## WORK TASK
Would you copy the listing below exactly, keeping the pictures out?

## RECORDS FOR THE EXERCISE
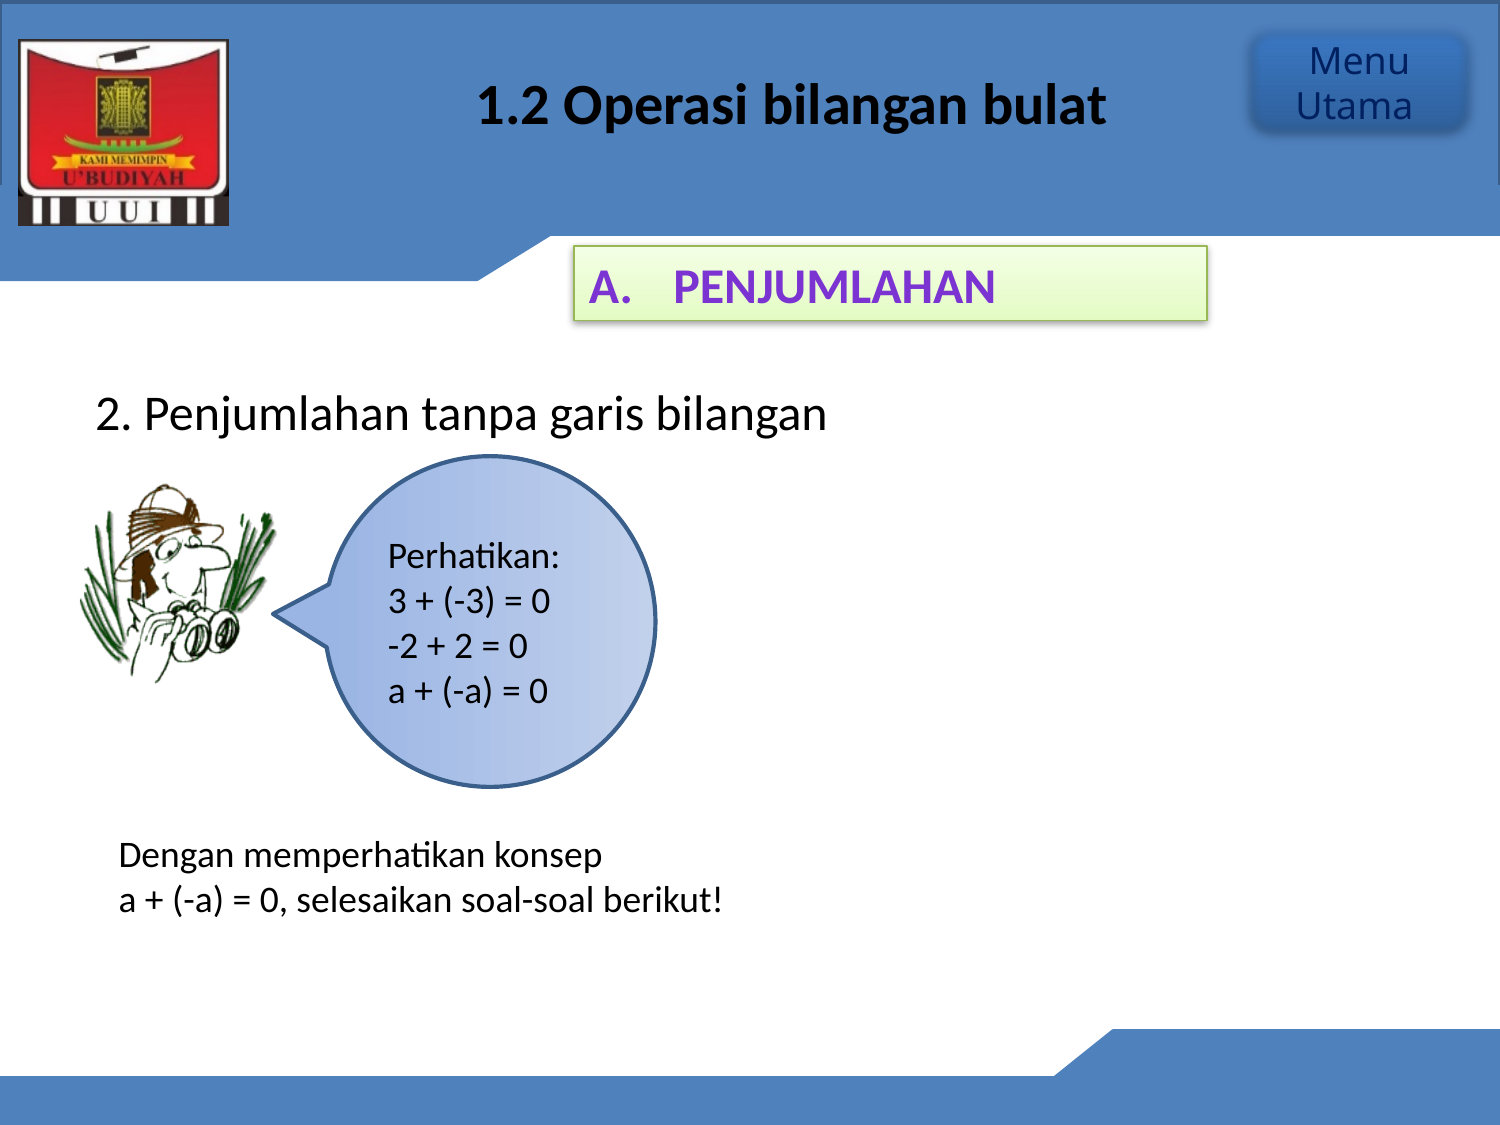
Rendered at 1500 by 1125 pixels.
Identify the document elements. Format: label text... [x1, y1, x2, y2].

text_box Perhatikan: 3 + (-3) = 0 -2 + 2 = 0 a + (-a) = 0 [284, 454, 658, 790]
text_box Dengan memperhatikan konsep a + (-a) = 0, selesaikan soal-soal berikut! [103, 822, 740, 927]
text_box [0, 0, 1500, 185]
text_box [0, 187, 1500, 280]
picture [76, 479, 280, 688]
picture [18, 39, 229, 226]
text_box 1.2 Operasi bilangan bulat [460, 58, 1123, 144]
text_box 2. Penjumlahan tanpa garis bilangan [80, 373, 843, 449]
text_box Penjumlahan [573, 288, 1208, 321]
text_box Menu Utama [1259, 40, 1459, 124]
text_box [0, 1031, 1500, 1125]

## ANSWER TO THE EXERCISE
Rendered at 1500 by 1125 pixels.
Identify the document elements. Format: label text... [x1, y1, x2, y2].

text_box Perhatikan: 3 + (-3) = 0 -2 + 2 = 0 a + (-a) = 0 [284, 454, 658, 790]
text_box Dengan memperhatikan konsep a + (-a) = 0, selesaikan soal-soal berikut! [103, 822, 740, 927]
text_box [0, 0, 1500, 185]
text_box [0, 187, 1500, 280]
picture [76, 479, 280, 688]
picture [18, 39, 229, 226]
text_box 1.2 Operasi bilangan bulat [460, 58, 1123, 144]
text_box 2. Penjumlahan tanpa garis bilangan [80, 373, 843, 449]
text_box Penjumlahan [573, 288, 1208, 321]
text_box Menu Utama [1259, 40, 1459, 124]
text_box [0, 1031, 1500, 1125]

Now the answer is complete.